[Text-based hardware design files]
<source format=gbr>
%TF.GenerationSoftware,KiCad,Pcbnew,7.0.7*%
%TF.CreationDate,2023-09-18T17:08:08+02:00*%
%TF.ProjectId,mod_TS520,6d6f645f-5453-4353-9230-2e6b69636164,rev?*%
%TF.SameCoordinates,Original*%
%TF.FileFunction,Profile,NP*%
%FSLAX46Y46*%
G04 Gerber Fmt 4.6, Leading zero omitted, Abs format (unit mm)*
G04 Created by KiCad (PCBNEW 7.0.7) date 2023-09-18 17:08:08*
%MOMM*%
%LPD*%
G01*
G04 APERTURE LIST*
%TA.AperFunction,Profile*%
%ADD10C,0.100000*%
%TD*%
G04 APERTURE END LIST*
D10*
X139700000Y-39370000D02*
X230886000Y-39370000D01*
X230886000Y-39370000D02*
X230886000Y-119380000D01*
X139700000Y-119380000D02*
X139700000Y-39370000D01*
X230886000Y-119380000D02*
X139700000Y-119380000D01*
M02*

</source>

---

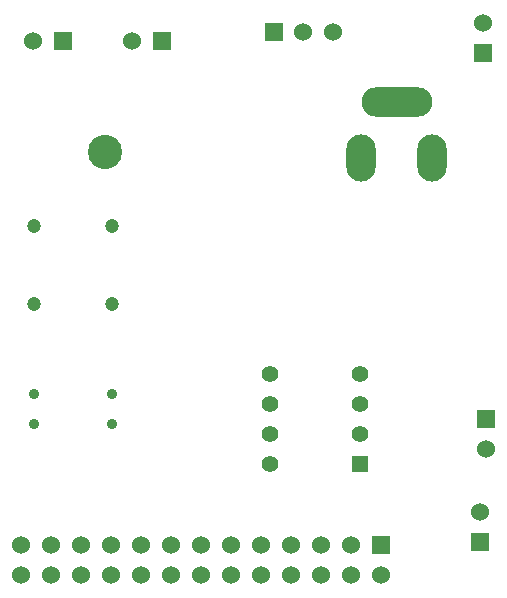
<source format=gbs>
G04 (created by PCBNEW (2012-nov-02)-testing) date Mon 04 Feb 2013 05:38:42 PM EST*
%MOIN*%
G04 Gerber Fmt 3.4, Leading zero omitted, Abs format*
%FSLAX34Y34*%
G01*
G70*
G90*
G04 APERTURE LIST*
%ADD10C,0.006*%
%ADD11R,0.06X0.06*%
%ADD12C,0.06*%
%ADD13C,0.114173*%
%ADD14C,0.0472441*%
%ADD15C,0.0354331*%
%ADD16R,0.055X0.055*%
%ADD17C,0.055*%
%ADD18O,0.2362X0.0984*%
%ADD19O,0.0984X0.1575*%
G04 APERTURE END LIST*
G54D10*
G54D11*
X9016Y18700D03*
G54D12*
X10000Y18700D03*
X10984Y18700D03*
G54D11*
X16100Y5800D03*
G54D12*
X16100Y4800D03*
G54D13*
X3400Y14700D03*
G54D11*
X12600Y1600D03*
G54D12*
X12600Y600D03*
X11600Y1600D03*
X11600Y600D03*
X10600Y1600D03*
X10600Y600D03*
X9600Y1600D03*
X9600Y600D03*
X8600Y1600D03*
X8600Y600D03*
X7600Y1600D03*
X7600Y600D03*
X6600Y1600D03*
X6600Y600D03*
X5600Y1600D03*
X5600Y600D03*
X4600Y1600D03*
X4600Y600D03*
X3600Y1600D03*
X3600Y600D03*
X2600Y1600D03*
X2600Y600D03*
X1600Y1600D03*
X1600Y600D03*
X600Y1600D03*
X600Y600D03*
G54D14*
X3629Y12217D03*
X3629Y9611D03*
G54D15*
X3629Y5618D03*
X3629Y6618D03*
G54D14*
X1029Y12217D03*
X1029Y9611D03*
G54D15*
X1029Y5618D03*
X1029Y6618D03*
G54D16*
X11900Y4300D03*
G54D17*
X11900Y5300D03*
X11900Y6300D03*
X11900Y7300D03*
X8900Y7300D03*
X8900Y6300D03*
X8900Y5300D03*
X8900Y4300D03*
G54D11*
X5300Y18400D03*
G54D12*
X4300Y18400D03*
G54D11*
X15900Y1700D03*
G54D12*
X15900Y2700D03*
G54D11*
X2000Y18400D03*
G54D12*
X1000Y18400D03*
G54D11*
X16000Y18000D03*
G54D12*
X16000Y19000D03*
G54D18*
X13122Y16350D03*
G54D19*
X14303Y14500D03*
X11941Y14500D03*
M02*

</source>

...

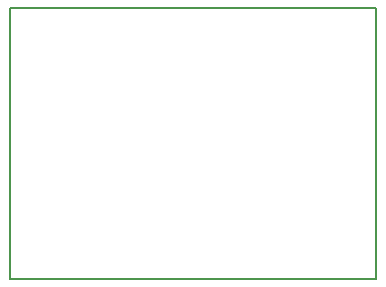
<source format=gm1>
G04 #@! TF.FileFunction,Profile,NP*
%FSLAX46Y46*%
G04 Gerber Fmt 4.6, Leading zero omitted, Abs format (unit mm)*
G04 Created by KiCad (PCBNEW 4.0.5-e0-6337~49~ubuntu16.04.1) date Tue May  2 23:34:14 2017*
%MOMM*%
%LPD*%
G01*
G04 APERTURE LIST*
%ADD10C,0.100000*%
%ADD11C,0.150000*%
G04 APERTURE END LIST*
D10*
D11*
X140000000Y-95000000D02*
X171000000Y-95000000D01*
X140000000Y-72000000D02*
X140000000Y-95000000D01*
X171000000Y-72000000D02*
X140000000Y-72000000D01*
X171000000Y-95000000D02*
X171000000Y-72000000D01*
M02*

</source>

__YOUR INSTRUCTIONS__
Provide the number of lines above containing "format" and nothing else.

__SOLUTION__
6